(Work instructions)
From start to finish, set down the entries below exactly, leaving out the pictures.

Dataset entries
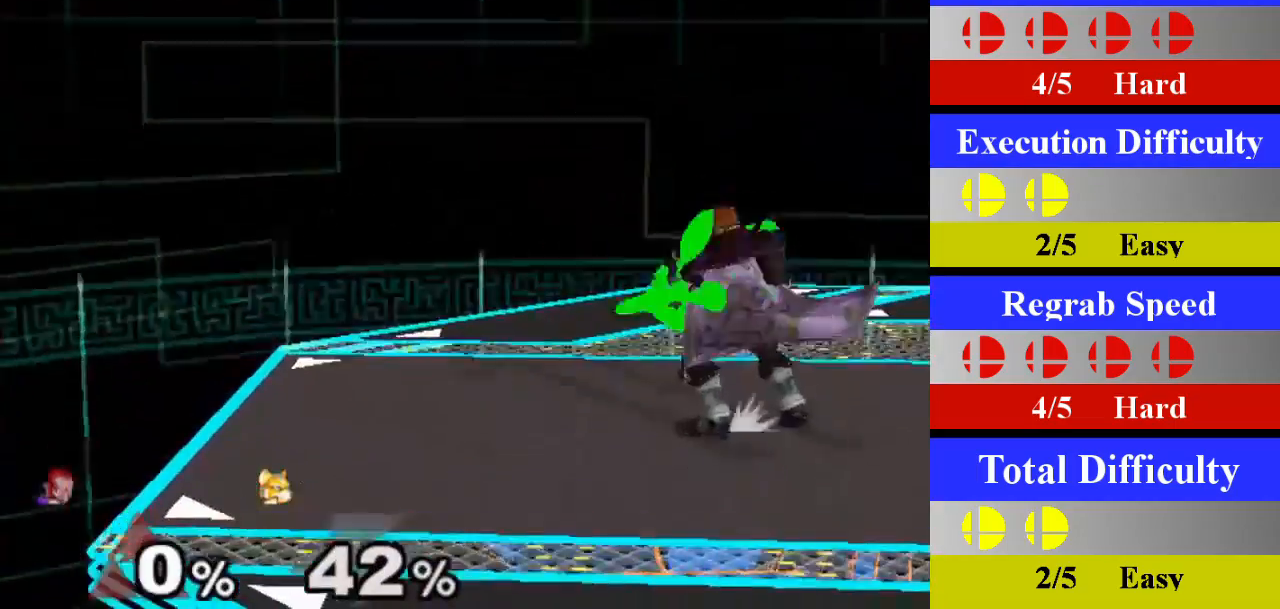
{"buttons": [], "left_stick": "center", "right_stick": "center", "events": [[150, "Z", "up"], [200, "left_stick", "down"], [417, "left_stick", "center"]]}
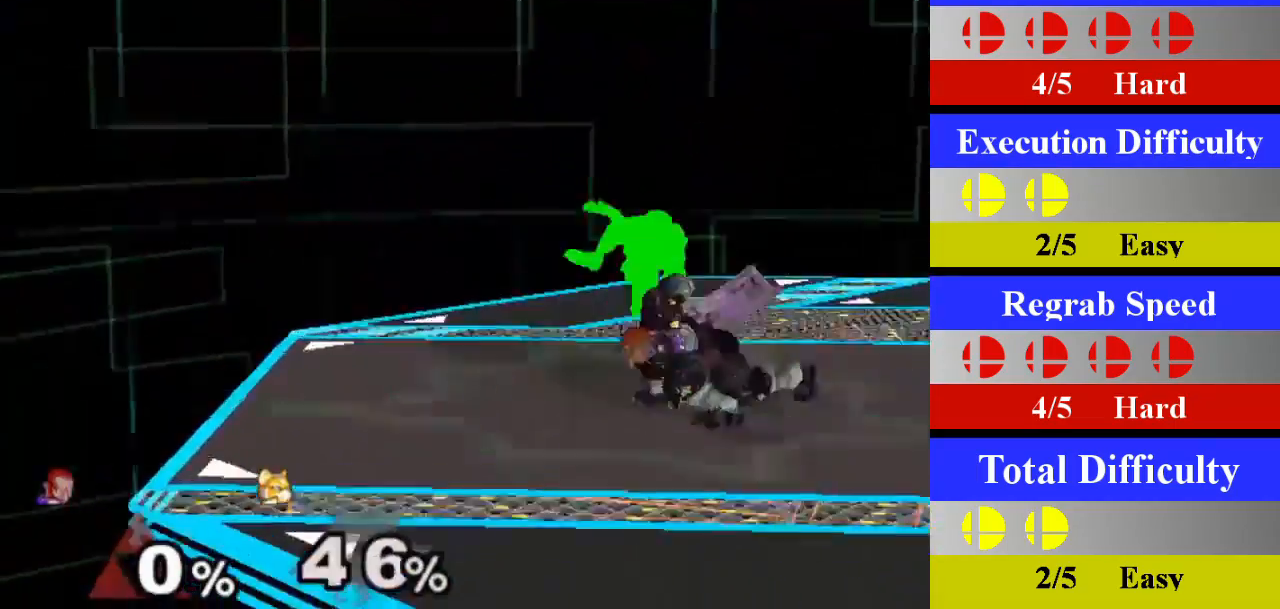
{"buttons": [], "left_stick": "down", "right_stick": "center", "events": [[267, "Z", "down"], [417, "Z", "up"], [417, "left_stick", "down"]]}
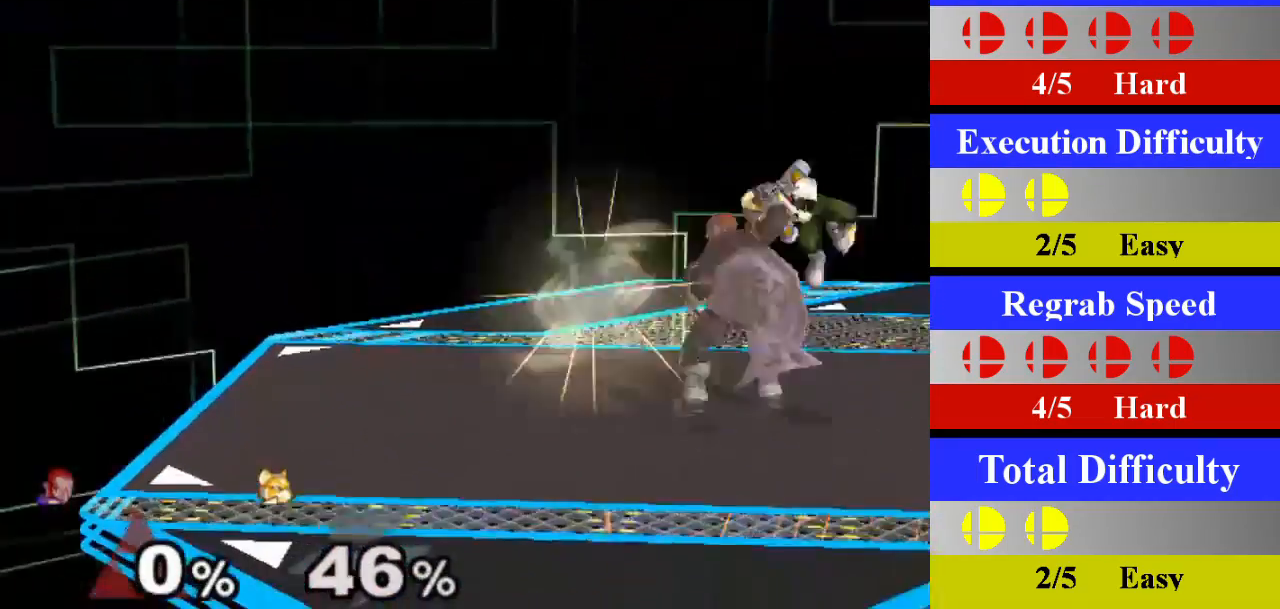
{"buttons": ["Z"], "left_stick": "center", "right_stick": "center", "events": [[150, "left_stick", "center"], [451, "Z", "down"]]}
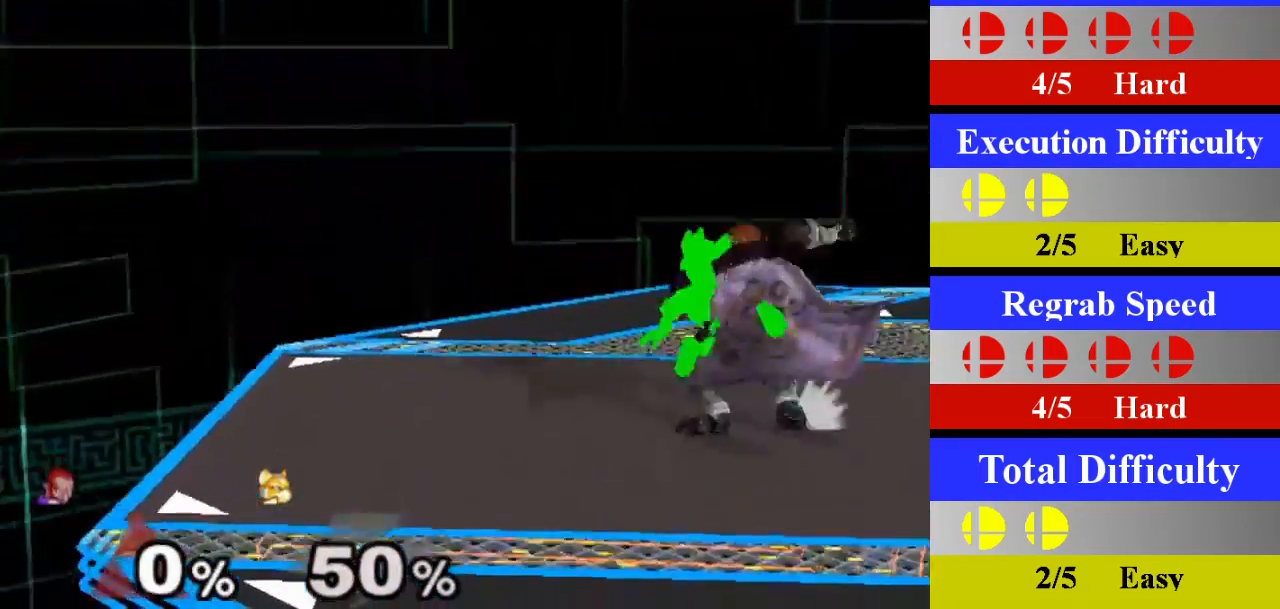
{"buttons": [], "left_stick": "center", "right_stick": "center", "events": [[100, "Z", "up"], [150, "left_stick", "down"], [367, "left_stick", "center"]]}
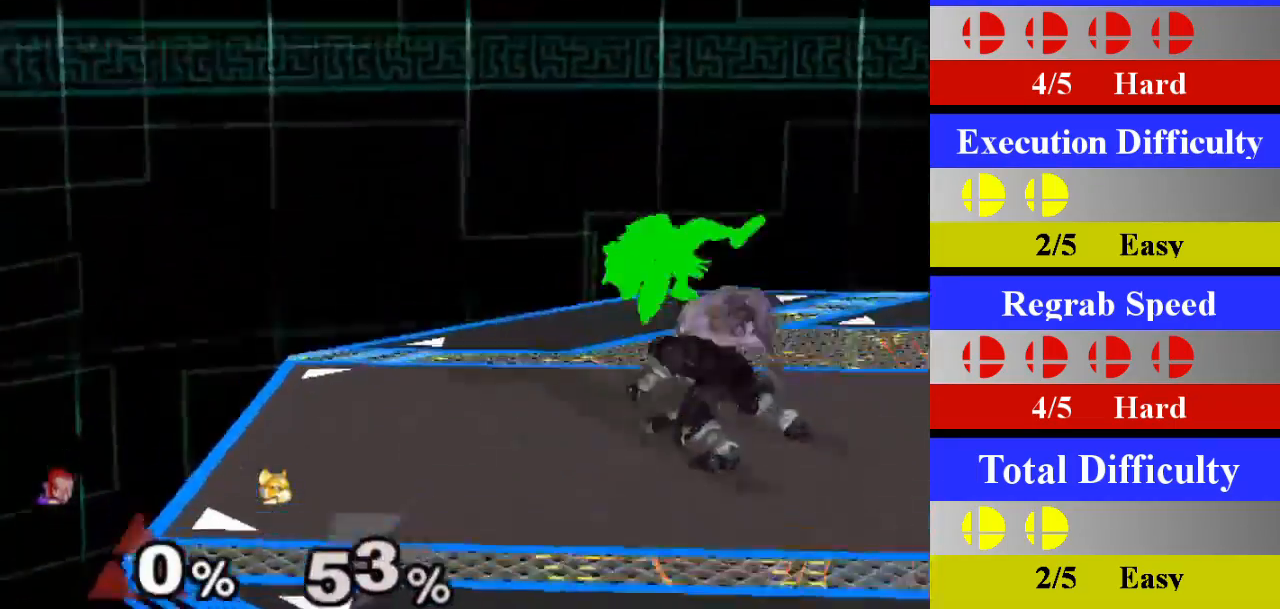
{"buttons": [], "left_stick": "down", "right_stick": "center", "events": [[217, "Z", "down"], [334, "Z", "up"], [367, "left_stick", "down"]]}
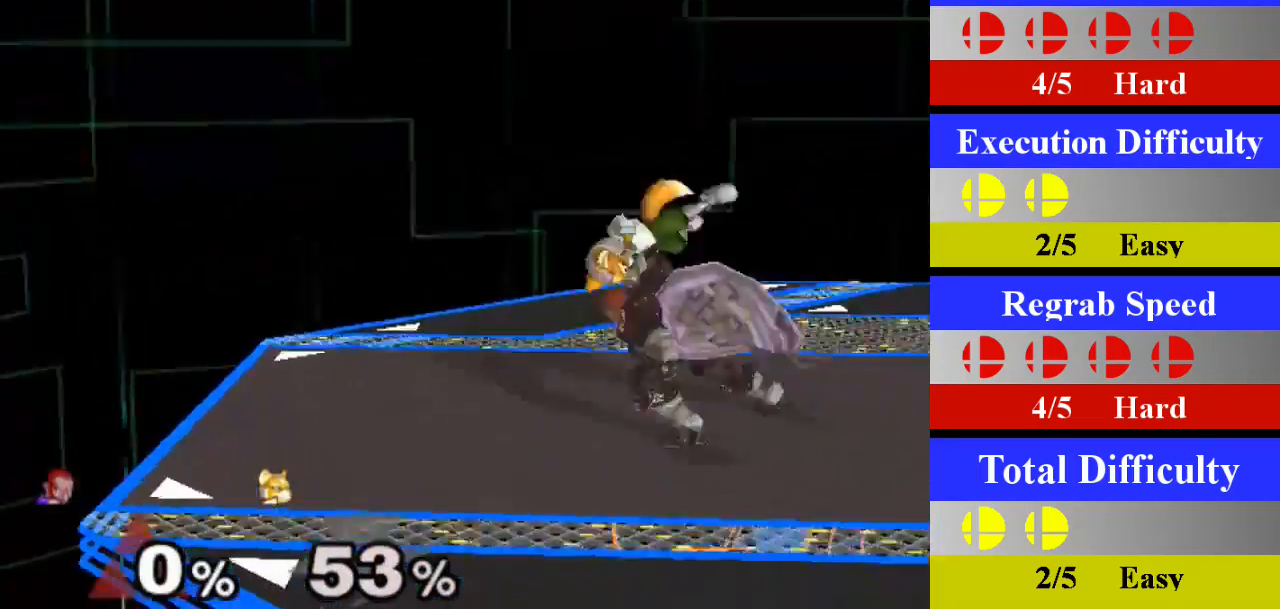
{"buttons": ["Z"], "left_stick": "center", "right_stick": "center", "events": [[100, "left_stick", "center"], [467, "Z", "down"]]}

(Solution to the problem)
{"buttons": [], "left_stick": "center", "right_stick": "center", "events": [[150, "Z", "up"], [200, "left_stick", "down"], [417, "left_stick", "center"]]}
{"buttons": [], "left_stick": "down", "right_stick": "center", "events": [[267, "Z", "down"], [417, "Z", "up"], [417, "left_stick", "down"]]}
{"buttons": ["Z"], "left_stick": "center", "right_stick": "center", "events": [[150, "left_stick", "center"], [451, "Z", "down"]]}
{"buttons": [], "left_stick": "center", "right_stick": "center", "events": [[100, "Z", "up"], [150, "left_stick", "down"], [367, "left_stick", "center"]]}
{"buttons": [], "left_stick": "down", "right_stick": "center", "events": [[217, "Z", "down"], [334, "Z", "up"], [367, "left_stick", "down"]]}
{"buttons": ["Z"], "left_stick": "center", "right_stick": "center", "events": [[100, "left_stick", "center"], [467, "Z", "down"]]}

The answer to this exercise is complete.